++++ Dataset records ++++

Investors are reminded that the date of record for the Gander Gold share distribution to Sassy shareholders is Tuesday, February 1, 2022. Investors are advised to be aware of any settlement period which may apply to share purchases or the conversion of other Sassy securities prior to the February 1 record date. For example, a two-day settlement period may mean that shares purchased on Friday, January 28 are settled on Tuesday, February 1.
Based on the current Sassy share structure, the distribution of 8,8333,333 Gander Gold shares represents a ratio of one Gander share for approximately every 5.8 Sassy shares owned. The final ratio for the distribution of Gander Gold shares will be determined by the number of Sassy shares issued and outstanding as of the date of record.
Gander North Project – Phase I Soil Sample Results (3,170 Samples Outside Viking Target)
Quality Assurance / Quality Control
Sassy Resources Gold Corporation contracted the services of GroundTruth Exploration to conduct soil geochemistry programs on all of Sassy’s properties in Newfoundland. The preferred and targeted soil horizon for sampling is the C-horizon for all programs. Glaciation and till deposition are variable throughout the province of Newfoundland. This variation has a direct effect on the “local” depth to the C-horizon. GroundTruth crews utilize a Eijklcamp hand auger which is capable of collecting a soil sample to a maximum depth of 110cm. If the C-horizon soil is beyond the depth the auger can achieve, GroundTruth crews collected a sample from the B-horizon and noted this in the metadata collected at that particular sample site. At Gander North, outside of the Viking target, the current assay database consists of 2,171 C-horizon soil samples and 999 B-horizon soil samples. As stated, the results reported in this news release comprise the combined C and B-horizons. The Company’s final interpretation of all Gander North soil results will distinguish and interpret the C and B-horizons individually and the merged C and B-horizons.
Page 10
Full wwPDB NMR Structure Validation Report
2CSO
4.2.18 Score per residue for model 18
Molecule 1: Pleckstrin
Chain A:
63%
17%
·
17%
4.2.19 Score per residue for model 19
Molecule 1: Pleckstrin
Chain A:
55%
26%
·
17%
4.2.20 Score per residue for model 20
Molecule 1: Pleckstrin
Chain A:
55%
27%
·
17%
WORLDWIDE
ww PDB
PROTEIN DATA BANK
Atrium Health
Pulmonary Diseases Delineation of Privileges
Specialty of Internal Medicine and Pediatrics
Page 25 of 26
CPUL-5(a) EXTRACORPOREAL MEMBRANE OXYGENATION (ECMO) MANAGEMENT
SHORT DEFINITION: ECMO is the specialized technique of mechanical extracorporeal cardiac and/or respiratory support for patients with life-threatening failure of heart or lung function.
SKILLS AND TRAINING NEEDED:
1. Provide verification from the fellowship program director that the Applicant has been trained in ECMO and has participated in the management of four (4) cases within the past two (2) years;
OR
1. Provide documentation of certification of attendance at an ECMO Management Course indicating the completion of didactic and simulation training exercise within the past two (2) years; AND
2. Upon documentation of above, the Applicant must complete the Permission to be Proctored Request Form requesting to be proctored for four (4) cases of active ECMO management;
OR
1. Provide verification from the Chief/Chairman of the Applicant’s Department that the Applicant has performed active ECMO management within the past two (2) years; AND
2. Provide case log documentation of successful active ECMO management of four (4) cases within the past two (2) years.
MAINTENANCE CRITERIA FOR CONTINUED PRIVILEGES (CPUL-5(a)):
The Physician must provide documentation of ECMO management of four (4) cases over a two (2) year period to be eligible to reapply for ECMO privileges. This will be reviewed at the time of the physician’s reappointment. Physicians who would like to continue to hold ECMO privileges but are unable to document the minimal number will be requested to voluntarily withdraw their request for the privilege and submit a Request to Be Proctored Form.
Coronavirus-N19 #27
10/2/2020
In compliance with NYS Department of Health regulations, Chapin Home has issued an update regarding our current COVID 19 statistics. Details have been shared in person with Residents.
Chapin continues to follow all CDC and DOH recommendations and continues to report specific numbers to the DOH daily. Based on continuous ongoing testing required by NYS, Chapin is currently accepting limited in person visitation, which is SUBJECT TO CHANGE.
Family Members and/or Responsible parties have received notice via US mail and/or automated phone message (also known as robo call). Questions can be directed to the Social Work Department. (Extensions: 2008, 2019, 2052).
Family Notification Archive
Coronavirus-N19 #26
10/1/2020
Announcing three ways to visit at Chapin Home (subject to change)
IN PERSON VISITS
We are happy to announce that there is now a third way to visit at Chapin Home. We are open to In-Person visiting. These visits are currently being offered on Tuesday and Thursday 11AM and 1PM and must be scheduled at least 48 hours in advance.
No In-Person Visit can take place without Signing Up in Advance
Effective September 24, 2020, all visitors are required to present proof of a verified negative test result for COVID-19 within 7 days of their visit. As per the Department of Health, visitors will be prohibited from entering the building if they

++++

Work required – Please restate the material above exactly, line by line.

Written reply –
Investors are reminded that the date of record for the Gander Gold share distribution to Sassy shareholders is Tuesday, February 1, 2022. Investors are advised to be aware of any settlement period which may apply to share purchases or the conversion of other Sassy securities prior to the February 1 record date. For example, a two-day settlement period may mean that shares purchased on Friday, January 28 are settled on Tuesday, February 1.
Based on the current Sassy share structure, the distribution of 8,8333,333 Gander Gold shares represents a ratio of one Gander share for approximately every 5.8 Sassy shares owned. The final ratio for the distribution of Gander Gold shares will be determined by the number of Sassy shares issued and outstanding as of the date of record.
Gander North Project – Phase I Soil Sample Results (3,170 Samples Outside Viking Target)
Quality Assurance / Quality Control
Sassy Resources Gold Corporation contracted the services of GroundTruth Exploration to conduct soil geochemistry programs on all of Sassy’s properties in Newfoundland. The preferred and targeted soil horizon for sampling is the C-horizon for all programs. Glaciation and till deposition are variable throughout the province of Newfoundland. This variation has a direct effect on the “local” depth to the C-horizon. GroundTruth crews utilize a Eijklcamp hand auger which is capable of collecting a soil sample to a maximum depth of 110cm. If the C-horizon soil is beyond the depth the auger can achieve, GroundTruth crews collected a sample from the B-horizon and noted this in the metadata collected at that particular sample site. At Gander North, outside of the Viking target, the current assay database consists of 2,171 C-horizon soil samples and 999 B-horizon soil samples. As stated, the results reported in this news release comprise the combined C and B-horizons. The Company’s final interpretation of all Gander North soil results will distinguish and interpret the C and B-horizons individually and the merged C and B-horizons.
Page 10
Full wwPDB NMR Structure Validation Report
2CSO
4.2.18 Score per residue for model 18
Molecule 1: Pleckstrin
Chain A:
63%
17%
·
17%
4.2.19 Score per residue for model 19
Molecule 1: Pleckstrin
Chain A:
55%
26%
·
17%
4.2.20 Score per residue for model 20
Molecule 1: Pleckstrin
Chain A:
55%
27%
·
17%
WORLDWIDE
ww PDB
PROTEIN DATA BANK
Atrium Health
Pulmonary Diseases Delineation of Privileges
Specialty of Internal Medicine and Pediatrics
Page 25 of 26
CPUL-5(a) EXTRACORPOREAL MEMBRANE OXYGENATION (ECMO) MANAGEMENT
SHORT DEFINITION: ECMO is the specialized technique of mechanical extracorporeal cardiac and/or respiratory support for patients with life-threatening failure of heart or lung function.
SKILLS AND TRAINING NEEDED:
1. Provide verification from the fellowship program director that the Applicant has been trained in ECMO and has participated in the management of four (4) cases within the past two (2) years;
OR
1. Provide documentation of certification of attendance at an ECMO Management Course indicating the completion of didactic and simulation training exercise within the past two (2) years; AND
2. Upon documentation of above, the Applicant must complete the Permission to be Proctored Request Form requesting to be proctored for four (4) cases of active ECMO management;
OR
1. Provide verification from the Chief/Chairman of the Applicant’s Department that the Applicant has performed active ECMO management within the past two (2) years; AND
2. Provide case log documentation of successful active ECMO management of four (4) cases within the past two (2) years.
MAINTENANCE CRITERIA FOR CONTINUED PRIVILEGES (CPUL-5(a)):
The Physician must provide documentation of ECMO management of four (4) cases over a two (2) year period to be eligible to reapply for ECMO privileges. This will be reviewed at the time of the physician’s reappointment. Physicians who would like to continue to hold ECMO privileges but are unable to document the minimal number will be requested to voluntarily withdraw their request for the privilege and submit a Request to Be Proctored Form.
Coronavirus-N19 #27
10/2/2020
In compliance with NYS Department of Health regulations, Chapin Home has issued an update regarding our current COVID 19 statistics. Details have been shared in person with Residents.
Chapin continues to follow all CDC and DOH recommendations and continues to report specific numbers to the DOH daily. Based on continuous ongoing testing required by NYS, Chapin is currently accepting limited in person visitation, which is SUBJECT TO CHANGE.
Family Members and/or Responsible parties have received notice via US mail and/or automated phone message (also known as robo call). Questions can be directed to the Social Work Department. (Extensions: 2008, 2019, 2052).
Family Notification Archive
Coronavirus-N19 #26
10/1/2020
Announcing three ways to visit at Chapin Home (subject to change)
IN PERSON VISITS
We are happy to announce that there is now a third way to visit at Chapin Home. We are open to In-Person visiting. These visits are currently being offered on Tuesday and Thursday 11AM and 1PM and must be scheduled at least 48 hours in advance.
No In-Person Visit can take place without Signing Up in Advance
Effective September 24, 2020, all visitors are required to present proof of a verified negative test result for COVID-19 within 7 days of their visit. As per the Department of Health, visitors will be prohibited from entering the building if they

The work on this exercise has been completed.